Article originellement publié dans Marianne le 30/03/2019
Au sujet du Brexit, Emmanuel Macron affirmait récemment que « le peuple britannique a fait un choix souverain dans le cadre d’un référendum, sur la base d’une quantité considérable de mensonges ». Des mensonges, c’est vrai, il y en a eu. Il n’est qu’à se rappeler cette promesse du leader de l’Ukip, Nigel Farage, qui avait promis que l’argent versé par son pays à l’Union européenne serait redirigé vers le National Health Service (NHS) aussitôt la Grande-Bretagne sortie de l’UE, à hauteur de 350 millions de livres par semaine. Cette promesse, Farage l’avait reniée à peine le résultat du référendum connu.
L’affaire est éminemment regrettable et il ne s’agit pas de la minimiser. Ce type de mensonges érode la confiance des citoyens dans la politique et dans la démocratie. Cela dit, en matière de billevesées, le camp du Remain et ses nombreux soutiens à travers l’Europe ne furent pas en reste. Que ne nous a-t-on pas dit de l’effondrement probable de l’économie britannique en cas de victoire du Brexit. Peu après le scrutin, Christine Lagarde, depuis le FMI, annonçait que le PIB britannique allait perdre « entre 1,5 et 4,5 % à l’horizon 2019, par rapport à ce qu’il aurait été en cas de maintien dans l’UE ». 2019, nous y sommes. Certes, le Brexit n’a pas encore eu lieu. Mais l’effondrement non plus. Au contraire, les derniers chiffres publiés par l’Office national des statistiques montrent une décrue du chômage outre-Manche. Il vient de tomber à 3,9 %, son plus bas niveau depuis janvier 1975. Les emplois créés ne sont pas majoritairement précaires puisque le nombre de temps partiels a également reculé. De plus, le niveau des salaires a progressé de 3,4 % sur un an, soit davantage que l’inflation.
Les mensonges, quelle campagne électorale n’en comporte pas ? La campagne référendaire pour le traité de Maastricht en 1992 fut en elle-même une « fausse nouvelle » géante.
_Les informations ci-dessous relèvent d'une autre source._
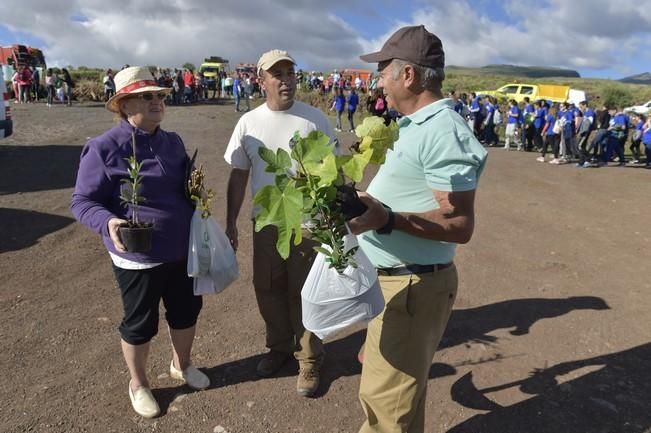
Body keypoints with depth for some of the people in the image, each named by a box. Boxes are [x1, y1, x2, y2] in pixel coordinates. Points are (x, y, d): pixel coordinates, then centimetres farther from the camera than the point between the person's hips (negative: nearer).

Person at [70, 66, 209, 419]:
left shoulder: (173, 142, 3)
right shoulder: (104, 148, -15)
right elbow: (82, 201, -12)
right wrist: (108, 222, -30)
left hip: (182, 251, 6)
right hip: (137, 258, -5)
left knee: (187, 311, 20)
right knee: (140, 324, 13)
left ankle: (181, 365, 49)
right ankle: (138, 383, 41)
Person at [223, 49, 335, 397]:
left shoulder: (314, 119, -5)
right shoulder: (248, 122, 1)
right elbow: (238, 176, 5)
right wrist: (230, 223, 5)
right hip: (266, 221, 3)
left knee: (303, 292, 6)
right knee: (268, 289, 15)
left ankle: (309, 360, 24)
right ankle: (279, 346, 38)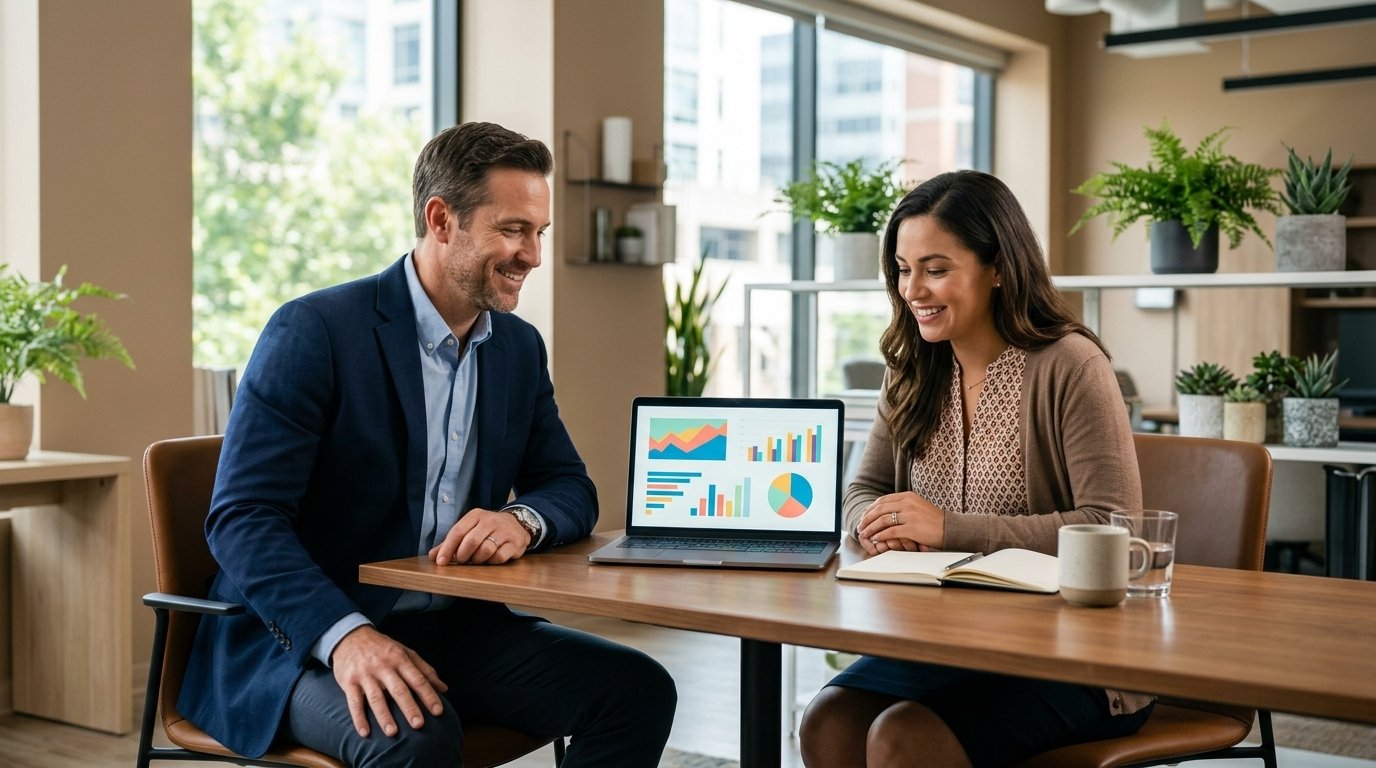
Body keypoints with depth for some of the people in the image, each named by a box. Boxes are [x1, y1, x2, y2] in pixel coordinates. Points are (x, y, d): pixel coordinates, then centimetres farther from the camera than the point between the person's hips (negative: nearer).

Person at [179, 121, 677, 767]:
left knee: (638, 689, -13)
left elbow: (573, 491, 12)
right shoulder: (315, 330, -13)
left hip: (451, 628, 7)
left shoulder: (520, 347, 8)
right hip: (300, 641, -6)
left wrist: (523, 519, -14)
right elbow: (242, 517, -18)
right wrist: (347, 636, -34)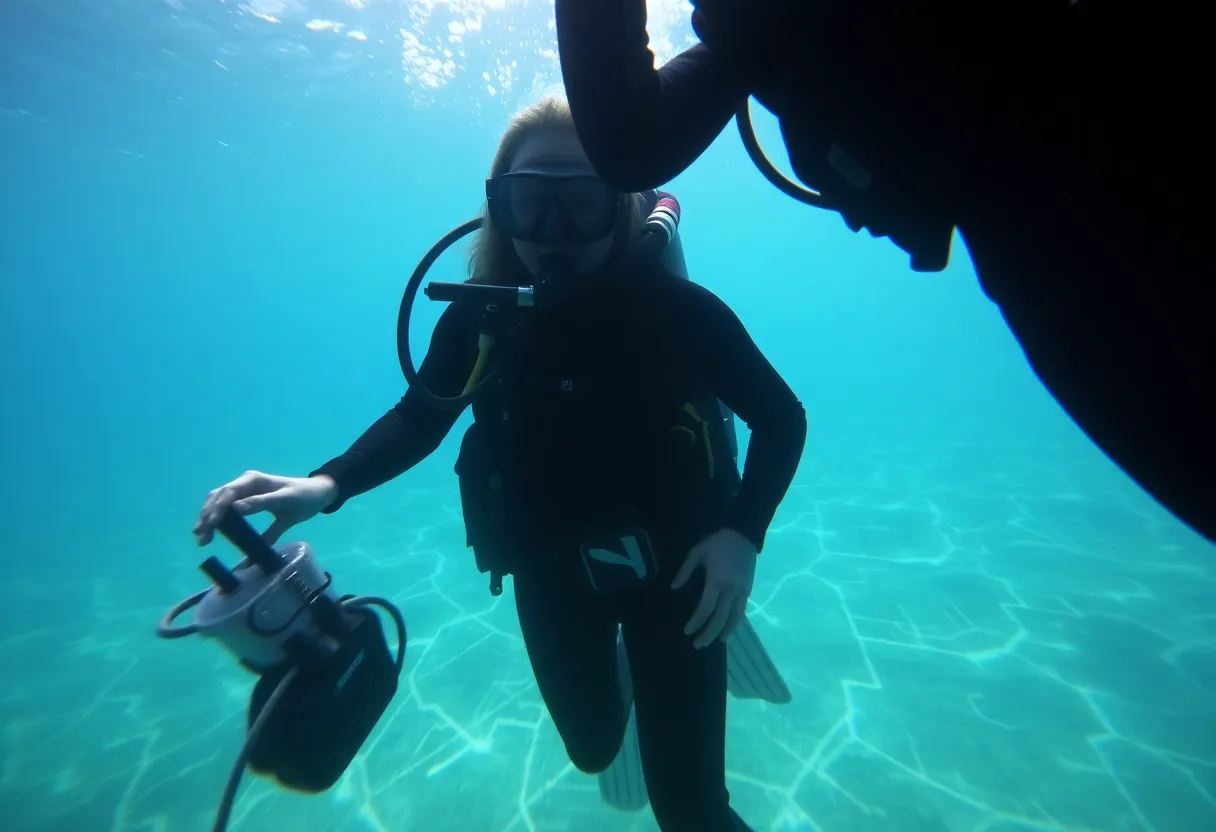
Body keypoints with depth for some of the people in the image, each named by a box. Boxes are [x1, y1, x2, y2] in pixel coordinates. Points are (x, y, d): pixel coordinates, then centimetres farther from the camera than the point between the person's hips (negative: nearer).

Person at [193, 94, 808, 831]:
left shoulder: (676, 307, -22)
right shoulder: (479, 318, -16)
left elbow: (782, 418, -11)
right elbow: (419, 418, -4)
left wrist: (742, 532, -25)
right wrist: (325, 486, -21)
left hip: (672, 563, -2)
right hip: (552, 572, 3)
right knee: (593, 747, 27)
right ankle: (618, 676, 61)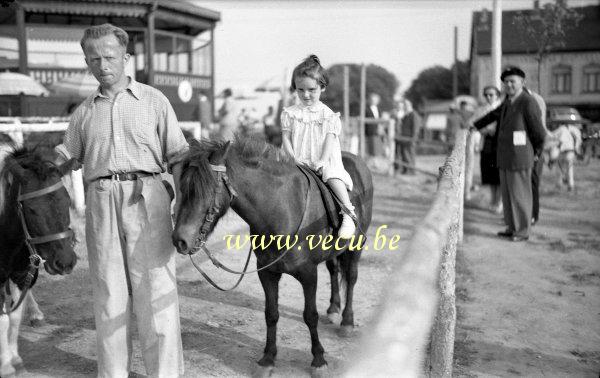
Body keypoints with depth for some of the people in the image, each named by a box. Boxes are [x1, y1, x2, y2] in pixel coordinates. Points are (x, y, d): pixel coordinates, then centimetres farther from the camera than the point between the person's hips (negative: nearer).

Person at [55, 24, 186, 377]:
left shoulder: (154, 100, 7)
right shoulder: (85, 110, 15)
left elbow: (177, 156, 3)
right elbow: (66, 153, 21)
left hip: (147, 198, -3)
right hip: (101, 201, 3)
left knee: (156, 290, -2)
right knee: (109, 292, 8)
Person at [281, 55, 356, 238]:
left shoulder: (328, 115, 5)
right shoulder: (290, 114, 9)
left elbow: (330, 139, -3)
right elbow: (286, 139, 5)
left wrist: (322, 160, -19)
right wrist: (293, 159, -10)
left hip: (323, 163, -2)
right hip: (297, 163, 3)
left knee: (333, 176, -31)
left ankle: (349, 214, -30)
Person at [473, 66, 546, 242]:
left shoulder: (528, 102, -15)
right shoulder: (509, 102, 10)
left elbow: (538, 132, -9)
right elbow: (495, 114, 29)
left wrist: (536, 152, 5)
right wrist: (475, 125, 40)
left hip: (519, 158, -8)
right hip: (504, 157, 8)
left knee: (520, 194, 0)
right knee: (507, 193, 13)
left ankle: (523, 231, 11)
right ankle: (513, 227, 24)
Pour s’en convaincre, il suffit de consulter le Bêtisier de Maastricht de Jean-Pierre Chevènement, publié en 1997 aux éditions Arléa. Les énormités proférées par le camp du oui y ont été compilées et le résultat est désopilant. La plus connue d’entre elles est sans doute le « Avec Maastricht, on rira beaucoup plus », de Bernard Kouchner, mais il y en a bien d’autres. On découvre par exemple cette sortie inspirée de Laurent Fabius : « Ce traité lutte contre la bureaucratie » (Libération, août 1992), reprise par le président Mitterrand : « Le maître mot du traité de Maastricht, c’est qu’avec lui la technocratie recule » (TF1, septembre 1992).
Promesses de prospérité
On peut y lire aussi ce mot plein de componction de Michel Sapin : « Maastricht apporte aux dernières années de ce siècle une touche d’humanisme et de lumière qui contraste singulièrement avec les épreuves cruelles du passé » (mai 1992). Mention spéciale à cette mise en garde d’Elisabeth Guigou : « Dire non à Maastricht, cela veut dire que vous laissez l’Allemagne libre de décider. Si on a peur de l’Allemagne, il faut voter pour ce traité » (FR3, août 1992).
On ne mentionnera même pas les promesses de convergence économique et de prospérité. Sans parler de cette « Europe sociale » devenue « Europe qui protège » dans la bouche de Macron, et que l’on attend toujours. En meeting à Aix-en-Provence dimanche dernier, la ministre Brune Poirson affirmait : « Les élections européennes nécessitent que chacun d’entre vous s’investisse pour contrecarrer les fake news d’extrême droite et d’extrême gauche. » Tant qu’on y est, on ne manquera pas de s’investir aussi pour contrecarrer les fake news d’extrême centre.